Reproduce every line of the items below character for character, with no changes.

----------------------------------------

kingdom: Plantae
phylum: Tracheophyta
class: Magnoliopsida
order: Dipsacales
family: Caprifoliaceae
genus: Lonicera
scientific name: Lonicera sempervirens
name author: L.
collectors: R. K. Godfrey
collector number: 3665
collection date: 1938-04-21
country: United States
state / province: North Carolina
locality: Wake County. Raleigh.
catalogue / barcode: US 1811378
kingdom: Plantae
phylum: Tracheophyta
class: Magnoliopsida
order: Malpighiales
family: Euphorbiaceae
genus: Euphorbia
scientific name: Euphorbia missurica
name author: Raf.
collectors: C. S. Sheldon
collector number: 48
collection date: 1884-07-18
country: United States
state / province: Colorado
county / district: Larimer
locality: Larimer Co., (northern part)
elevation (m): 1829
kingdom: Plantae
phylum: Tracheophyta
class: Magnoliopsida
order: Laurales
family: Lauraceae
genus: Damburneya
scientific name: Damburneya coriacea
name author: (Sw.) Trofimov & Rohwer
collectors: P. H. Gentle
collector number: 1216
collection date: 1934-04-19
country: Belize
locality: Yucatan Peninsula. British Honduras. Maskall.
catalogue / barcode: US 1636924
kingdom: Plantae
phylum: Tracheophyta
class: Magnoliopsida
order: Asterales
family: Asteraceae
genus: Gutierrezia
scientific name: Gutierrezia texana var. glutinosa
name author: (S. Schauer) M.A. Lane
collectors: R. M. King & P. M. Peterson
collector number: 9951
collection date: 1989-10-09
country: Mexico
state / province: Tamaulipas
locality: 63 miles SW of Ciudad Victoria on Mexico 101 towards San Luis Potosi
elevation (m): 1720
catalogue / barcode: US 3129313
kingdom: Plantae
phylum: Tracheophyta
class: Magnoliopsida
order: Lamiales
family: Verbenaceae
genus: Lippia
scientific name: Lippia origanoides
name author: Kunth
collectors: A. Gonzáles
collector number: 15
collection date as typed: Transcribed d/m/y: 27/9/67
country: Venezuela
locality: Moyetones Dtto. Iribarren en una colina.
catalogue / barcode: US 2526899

----------------------------------------

### SOLUTION
kingdom: Plantae
phylum: Tracheophyta
class: Magnoliopsida
order: Dipsacales
family: Caprifoliaceae
genus: Lonicera
scientific name: Lonicera sempervirens
name author: L.
collectors: R. K. Godfrey
collector number: 3665
collection date: 1938-04-21
country: United States
state / province: North Carolina
locality: Wake County. Raleigh.
catalogue / barcode: US 1811378
kingdom: Plantae
phylum: Tracheophyta
class: Magnoliopsida
order: Malpighiales
family: Euphorbiaceae
genus: Euphorbia
scientific name: Euphorbia missurica
name author: Raf.
collectors: C. S. Sheldon
collector number: 48
collection date: 1884-07-18
country: United States
state / province: Colorado
county / district: Larimer
locality: Larimer Co., (northern part)
elevation (m): 1829
kingdom: Plantae
phylum: Tracheophyta
class: Magnoliopsida
order: Laurales
family: Lauraceae
genus: Damburneya
scientific name: Damburneya coriacea
name author: (Sw.) Trofimov & Rohwer
collectors: P. H. Gentle
collector number: 1216
collection date: 1934-04-19
country: Belize
locality: Yucatan Peninsula. British Honduras. Maskall.
catalogue / barcode: US 1636924
kingdom: Plantae
phylum: Tracheophyta
class: Magnoliopsida
order: Asterales
family: Asteraceae
genus: Gutierrezia
scientific name: Gutierrezia texana var. glutinosa
name author: (S. Schauer) M.A. Lane
collectors: R. M. King & P. M. Peterson
collector number: 9951
collection date: 1989-10-09
country: Mexico
state / province: Tamaulipas
locality: 63 miles SW of Ciudad Victoria on Mexico 101 towards San Luis Potosi
elevation (m): 1720
catalogue / barcode: US 3129313
kingdom: Plantae
phylum: Tracheophyta
class: Magnoliopsida
order: Lamiales
family: Verbenaceae
genus: Lippia
scientific name: Lippia origanoides
name author: Kunth
collectors: A. Gonzáles
collector number: 15
collection date as typed: Transcribed d/m/y: 27/9/67
country: Venezuela
locality: Moyetones Dtto. Iribarren en una colina.
catalogue / barcode: US 2526899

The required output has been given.